(Dataset content):
===============
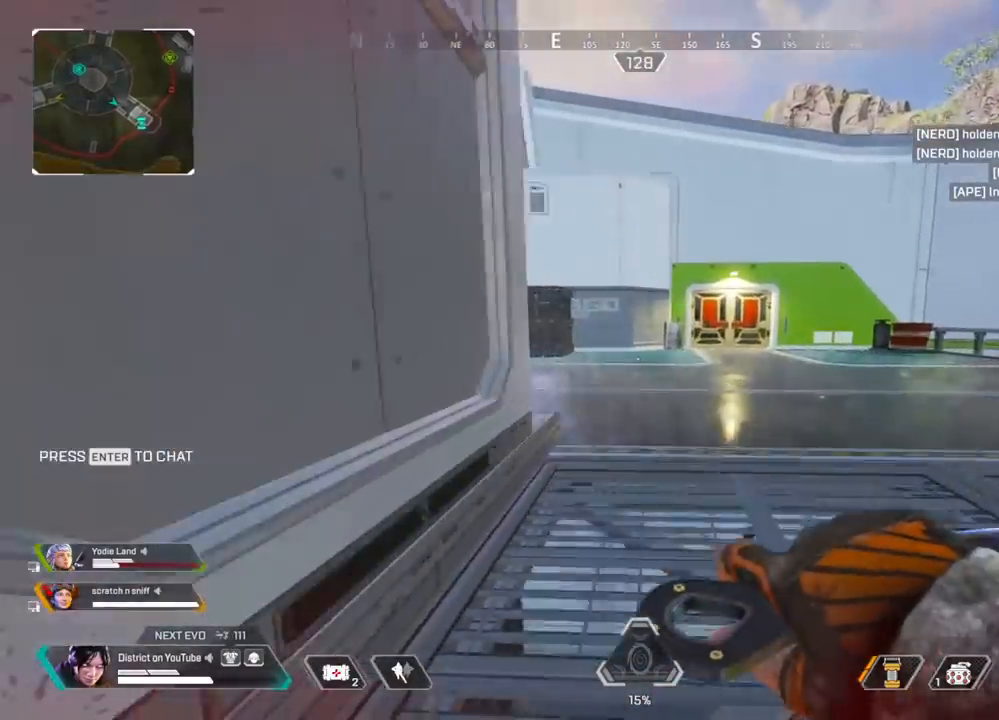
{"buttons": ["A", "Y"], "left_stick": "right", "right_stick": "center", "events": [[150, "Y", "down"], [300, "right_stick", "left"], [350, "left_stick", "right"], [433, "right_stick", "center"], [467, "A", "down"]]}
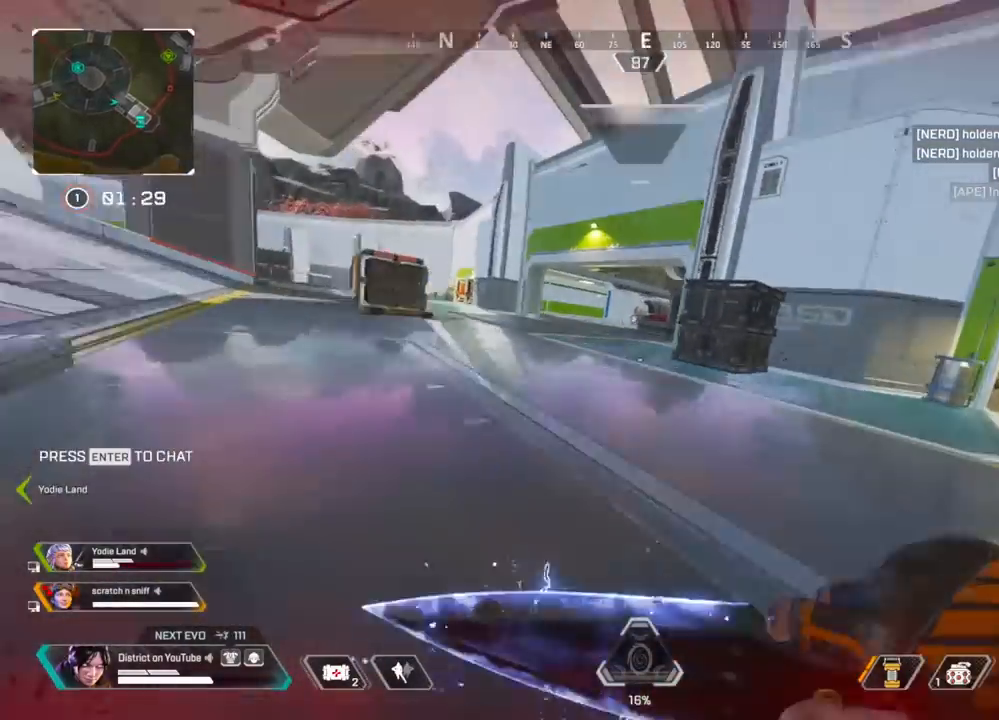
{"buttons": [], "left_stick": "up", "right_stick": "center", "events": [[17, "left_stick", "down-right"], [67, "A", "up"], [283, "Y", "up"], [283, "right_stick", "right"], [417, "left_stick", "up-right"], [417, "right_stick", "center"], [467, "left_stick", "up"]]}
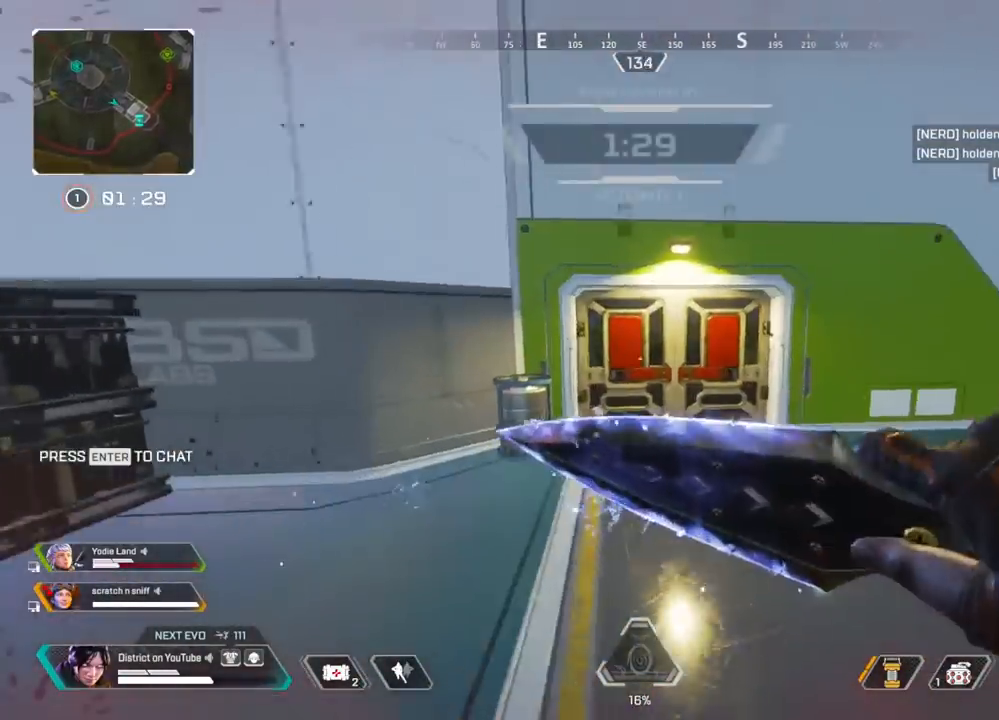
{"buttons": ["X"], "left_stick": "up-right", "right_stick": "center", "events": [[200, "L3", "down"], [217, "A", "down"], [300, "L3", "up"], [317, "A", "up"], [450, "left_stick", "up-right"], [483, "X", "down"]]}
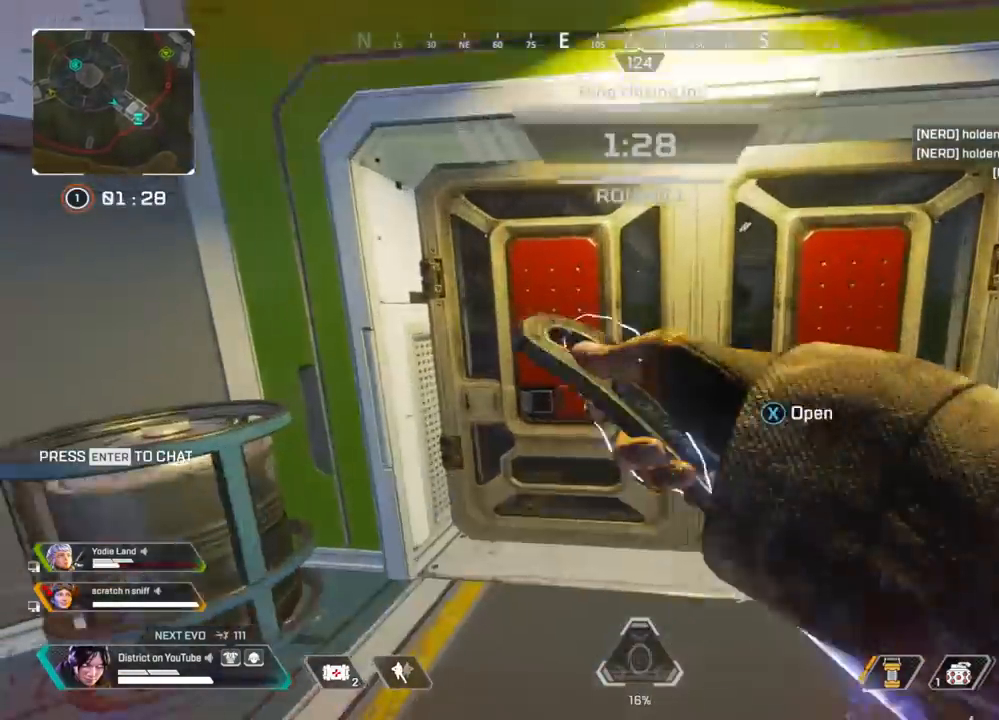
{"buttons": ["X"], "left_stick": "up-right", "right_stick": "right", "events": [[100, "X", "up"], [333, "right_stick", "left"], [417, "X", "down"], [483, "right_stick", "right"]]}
===============
(What needs to be done): Where the word "center" shows up in a line of the listing, return that line.

(Written solution):
{"buttons": ["A", "Y"], "left_stick": "right", "right_stick": "center", "events": [[150, "Y", "down"], [300, "right_stick", "left"], [350, "left_stick", "right"], [433, "right_stick", "center"], [467, "A", "down"]]}
{"buttons": [], "left_stick": "up", "right_stick": "center", "events": [[17, "left_stick", "down-right"], [67, "A", "up"], [283, "Y", "up"], [283, "right_stick", "right"], [417, "left_stick", "up-right"], [417, "right_stick", "center"], [467, "left_stick", "up"]]}
{"buttons": ["X"], "left_stick": "up-right", "right_stick": "center", "events": [[200, "L3", "down"], [217, "A", "down"], [300, "L3", "up"], [317, "A", "up"], [450, "left_stick", "up-right"], [483, "X", "down"]]}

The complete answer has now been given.